=== Section Start ===

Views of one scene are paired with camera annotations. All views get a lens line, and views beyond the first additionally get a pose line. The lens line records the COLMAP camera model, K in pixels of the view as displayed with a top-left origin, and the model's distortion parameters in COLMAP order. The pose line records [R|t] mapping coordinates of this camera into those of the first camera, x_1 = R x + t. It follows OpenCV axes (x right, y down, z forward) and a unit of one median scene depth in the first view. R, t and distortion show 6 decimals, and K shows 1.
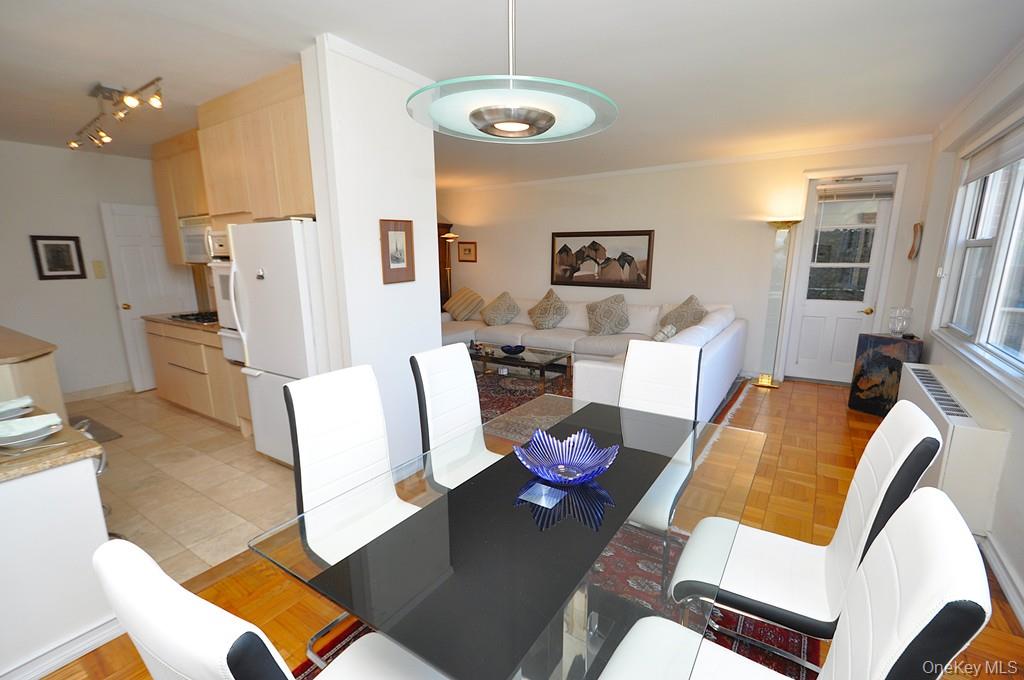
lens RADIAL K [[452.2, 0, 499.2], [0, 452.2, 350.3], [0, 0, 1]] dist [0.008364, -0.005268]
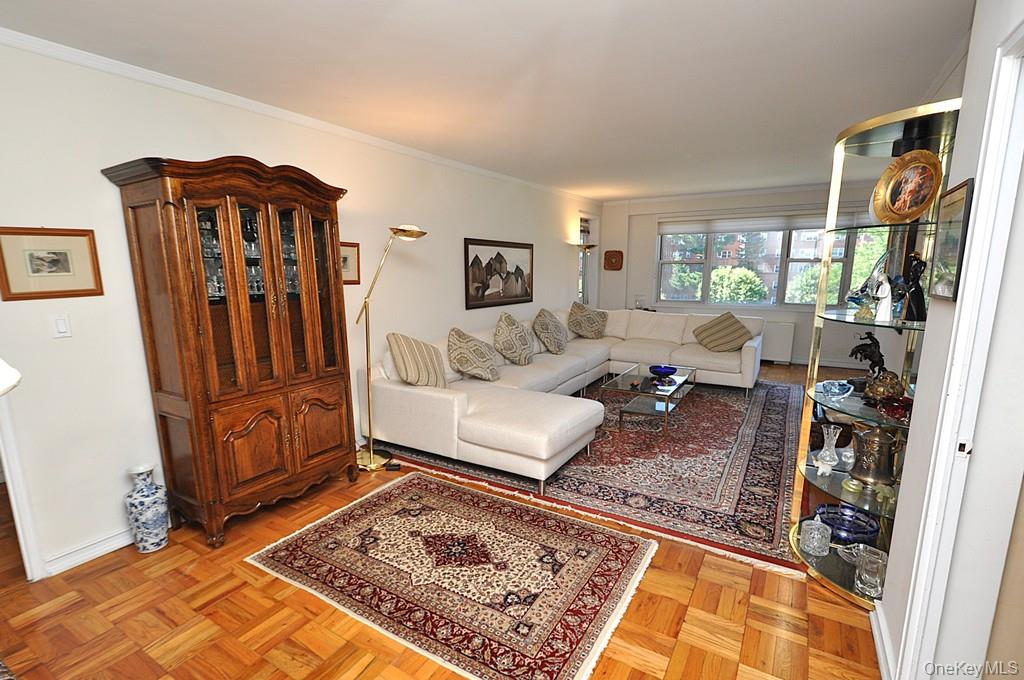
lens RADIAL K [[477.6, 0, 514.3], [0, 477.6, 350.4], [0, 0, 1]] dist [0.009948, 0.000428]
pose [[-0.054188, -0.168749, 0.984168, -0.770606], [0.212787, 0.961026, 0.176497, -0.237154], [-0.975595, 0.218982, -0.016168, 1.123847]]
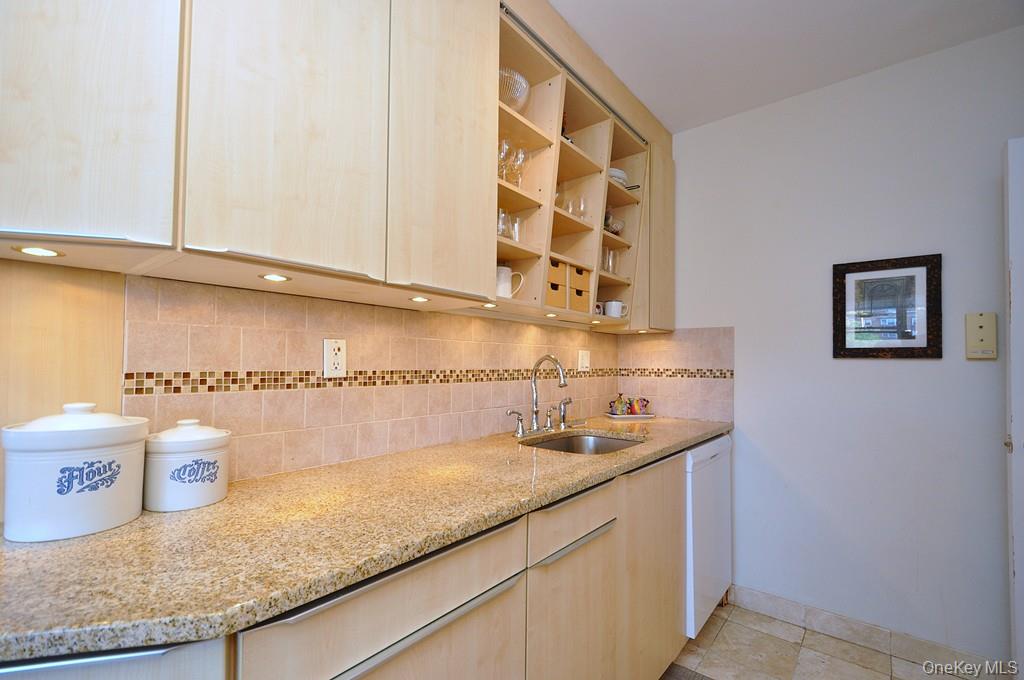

=== Section End ===

- Task to carry out:
Reproduce the data with "lens line" swapped for "camera line" wherever it appears, keeping everything else unchanged. Leave the pictures out.

- Finished task:
Views of one scene are paired with camera annotations. All views get a camera line, and views beyond the first additionally get a pose line. The camera line records the COLMAP camera model, K in pixels of the view as displayed with a top-left origin, and the model's distortion parameters in COLMAP order. The pose line records [R|t] mapping coordinates of this camera into those of the first camera, x_1 = R x + t. It follows OpenCV axes (x right, y down, z forward) and a unit of one median scene depth in the first view. R, t and distortion show 6 decimals, and K shows 1.
lens RADIAL K [[452.2, 0, 499.2], [0, 452.2, 350.3], [0, 0, 1]] dist [0.008364, -0.005268]
lens RADIAL K [[477.6, 0, 514.3], [0, 477.6, 350.4], [0, 0, 1]] dist [0.009948, 0.000428]
pose [[-0.054188, -0.168749, 0.984168, -0.770606], [0.212787, 0.961026, 0.176497, -0.237154], [-0.975595, 0.218982, -0.016168, 1.123847]]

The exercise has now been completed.